Recently, a listener from China asked why the financial company Standard and Poor's has a name that includes the word "poor." In Chinese culture, businesses have names that suggest success and wealth.
In Western countries, however, businesses often carry the names of the people who started them. And that is partly the case with Standard and Poor's.
It was formed when two companies joined together. One was Poor's Publishing Company. Henry Varnum Poor started the company in the eighteen sixties. He published a number of books on railroads, money and business. He also published financial information about companies for investors.
In nineteen-oh-six, the Standard Statistics Bureau was formed to provide financial information about American companies. It recorded numerical information, or statistics, about businesses. In nineteen sixteen, the Standard Statistics Bureau started offering credit ratings for companies. Ratings are designed to give investors an idea of how likely it is that a business will pay its debts. Soon after, the company offered credit ratings for nations. It later offered the same service for local governments.
Poor's Publishing Company joined with the Standard Statistics Bureau in nineteen forty-one to form Standard and Poor's. In nineteen sixty-six, the publishing company McGraw-Hill bought Standard and Poor's. Since then, it has grown as an important provider of information on credit and business statistics.

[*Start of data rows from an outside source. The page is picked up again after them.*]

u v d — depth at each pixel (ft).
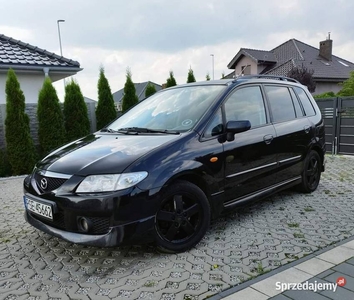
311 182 15.70
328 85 80.02
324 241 10.12
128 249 10.00
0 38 33.35
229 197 10.94
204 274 8.36
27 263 9.37
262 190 12.41
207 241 10.43
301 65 76.02
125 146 9.84
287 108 14.25
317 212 12.94
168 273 8.48
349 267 8.41
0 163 23.36
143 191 8.53
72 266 9.10
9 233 11.80
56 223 9.17
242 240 10.42
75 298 7.49
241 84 12.25
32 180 10.11
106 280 8.25
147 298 7.38
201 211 9.97
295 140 13.91
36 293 7.77
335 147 27.35
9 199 16.79
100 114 28.12
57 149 11.76
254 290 7.50
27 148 23.48
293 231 11.03
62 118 25.18
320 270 8.30
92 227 8.48
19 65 27.63
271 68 90.07
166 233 9.34
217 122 10.75
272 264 8.76
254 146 11.63
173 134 10.23
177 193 9.36
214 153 10.21
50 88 24.38
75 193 8.55
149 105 13.39
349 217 12.28
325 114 27.78
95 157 9.35
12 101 22.74
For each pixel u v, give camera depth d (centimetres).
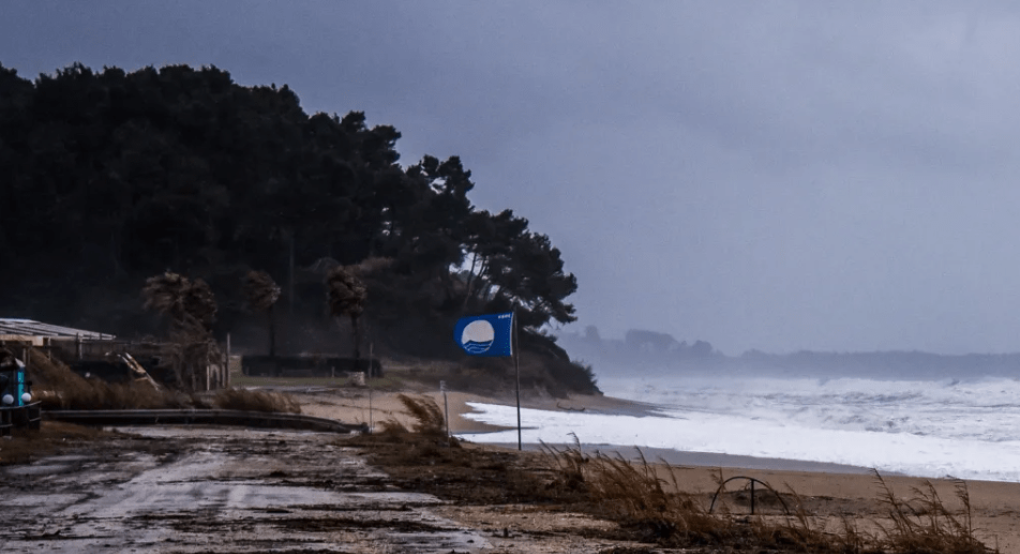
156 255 18025
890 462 4644
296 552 1261
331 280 13138
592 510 1778
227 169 19988
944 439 6512
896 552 1422
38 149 19150
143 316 16450
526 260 19862
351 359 13100
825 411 11894
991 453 5178
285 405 6150
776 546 1418
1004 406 13025
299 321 17825
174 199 17912
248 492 2027
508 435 6488
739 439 6303
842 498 2316
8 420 3584
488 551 1292
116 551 1262
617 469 1969
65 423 4888
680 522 1523
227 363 9619
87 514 1645
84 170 19288
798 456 4997
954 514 2016
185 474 2433
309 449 3431
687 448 5450
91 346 8444
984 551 1446
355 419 6925
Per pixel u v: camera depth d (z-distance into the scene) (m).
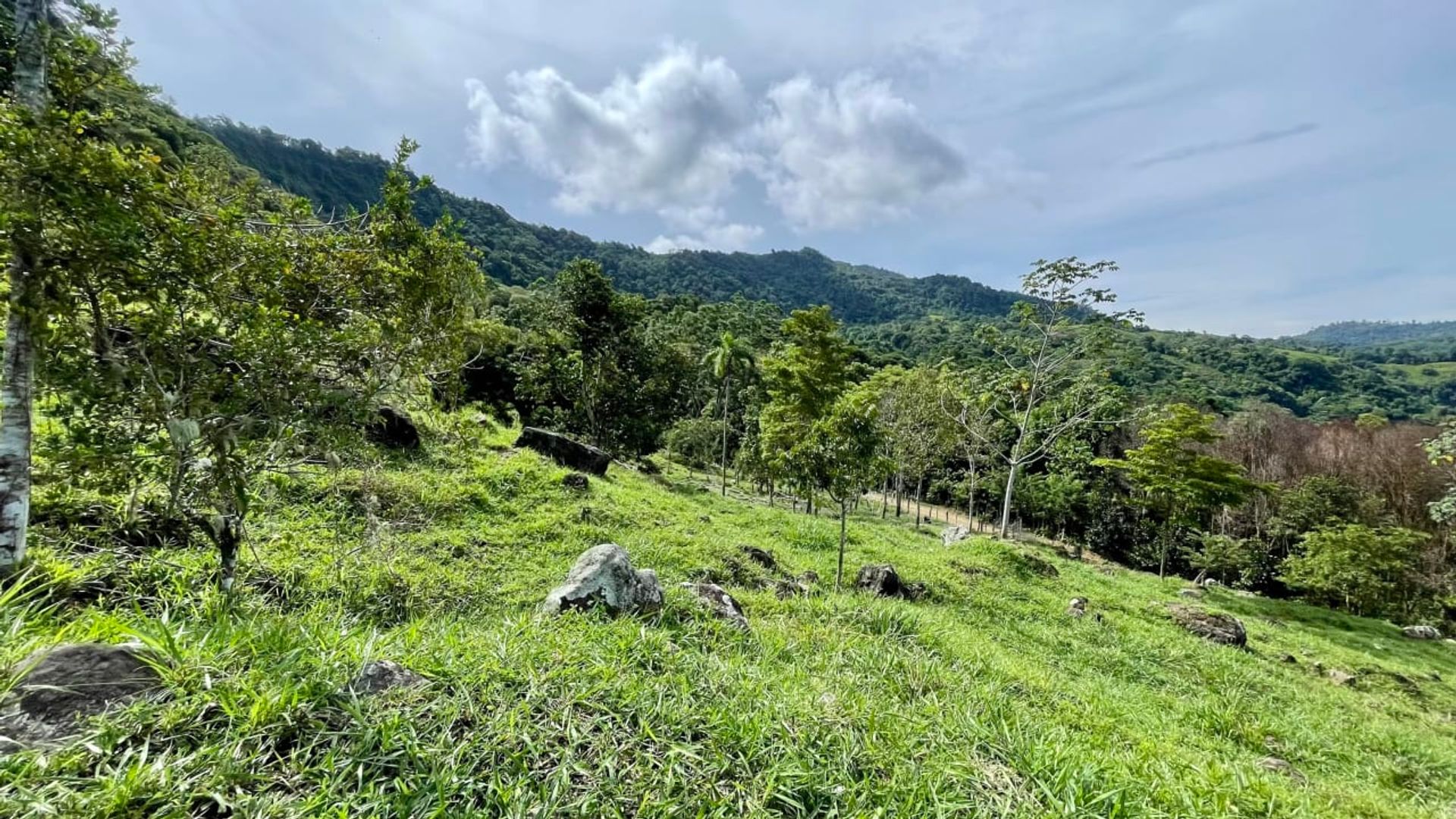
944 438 31.91
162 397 3.03
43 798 1.66
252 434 3.45
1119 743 5.21
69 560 3.93
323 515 7.02
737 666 4.16
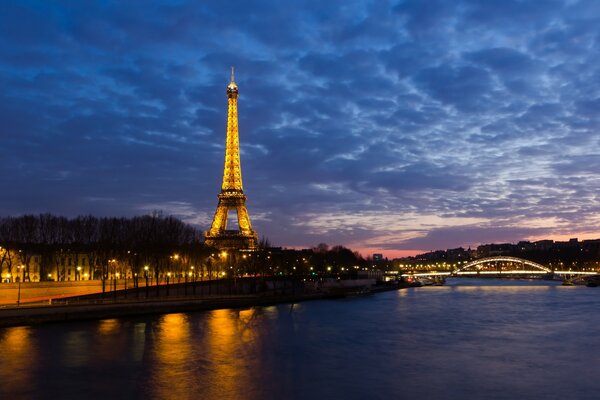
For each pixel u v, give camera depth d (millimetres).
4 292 178375
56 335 128875
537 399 80438
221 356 107688
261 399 79375
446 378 91625
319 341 127125
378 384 87625
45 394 81062
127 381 87938
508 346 120875
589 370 97688
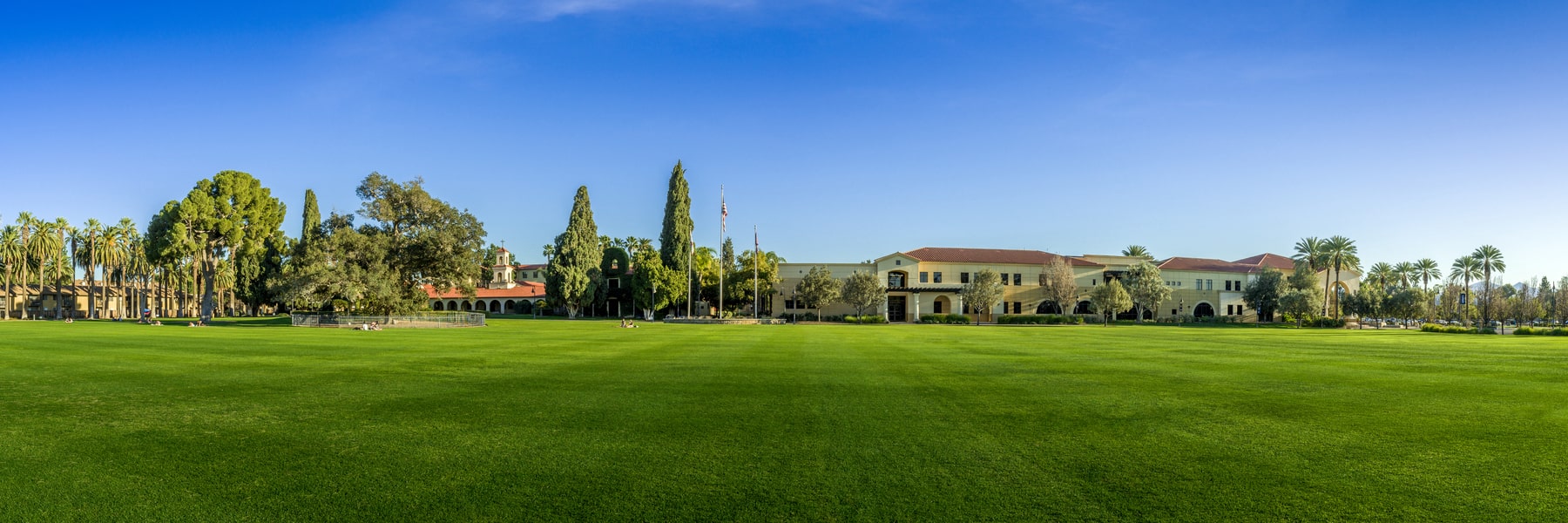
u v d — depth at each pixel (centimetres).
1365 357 2555
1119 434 1128
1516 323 11375
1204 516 746
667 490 832
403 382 1723
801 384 1695
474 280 7344
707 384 1688
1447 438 1098
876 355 2592
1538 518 738
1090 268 9744
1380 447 1036
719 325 6362
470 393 1533
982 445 1048
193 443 1047
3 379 1752
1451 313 11356
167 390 1577
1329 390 1627
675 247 9975
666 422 1212
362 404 1391
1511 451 1010
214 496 804
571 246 9625
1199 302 10000
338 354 2539
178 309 12069
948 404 1404
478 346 3012
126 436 1094
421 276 7144
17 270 10288
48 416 1255
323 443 1049
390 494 811
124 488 831
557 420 1225
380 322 5703
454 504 779
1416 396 1527
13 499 792
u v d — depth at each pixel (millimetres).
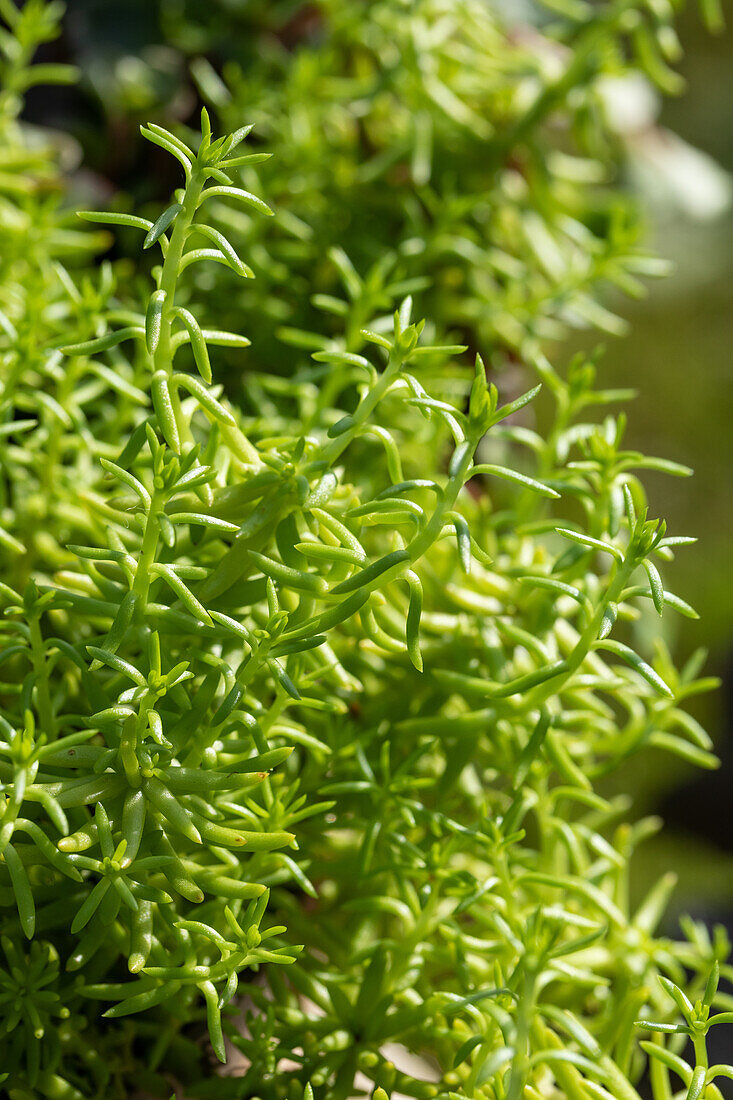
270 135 744
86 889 564
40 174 715
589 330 1104
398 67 739
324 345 644
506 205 776
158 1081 587
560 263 754
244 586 566
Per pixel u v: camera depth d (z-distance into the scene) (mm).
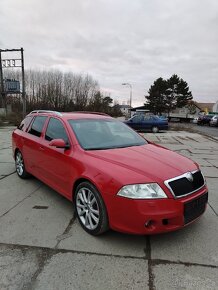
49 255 3252
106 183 3441
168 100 73250
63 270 2979
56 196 5172
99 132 4770
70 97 57750
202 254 3289
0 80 31938
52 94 53312
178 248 3410
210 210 4594
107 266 3051
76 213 4117
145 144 4809
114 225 3410
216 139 16812
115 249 3381
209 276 2896
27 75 56375
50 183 4883
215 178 6734
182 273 2941
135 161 3738
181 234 3748
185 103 72938
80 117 5082
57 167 4535
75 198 4070
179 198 3361
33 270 2979
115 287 2734
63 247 3420
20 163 6340
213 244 3510
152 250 3365
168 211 3244
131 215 3244
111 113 62781
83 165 3877
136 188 3264
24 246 3445
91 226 3703
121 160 3756
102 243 3514
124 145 4562
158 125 23109
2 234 3744
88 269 2998
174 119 54156
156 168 3559
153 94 73938
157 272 2955
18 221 4133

Standard and Poor's also developed an important measure of the stock market. The S and P Five Hundred Index is a list of five hundred companies. The price of ownership shares of these companies is combined with other information. Mathematic operations are used to create a single number that shows if all stocks on the list have gained or lost value.
Standard and Poor's says the S and P Five Hundred Index is the best, single measure of the United States stock market. Only American companies are on it. They must be financially strong and have a total stock value of more than four thousand million dollars. The companies are also chosen to represent the importance of industries to the economy.
Standard and Poor's remains one of the world's two leading credit rating agencies. The other is Moody's.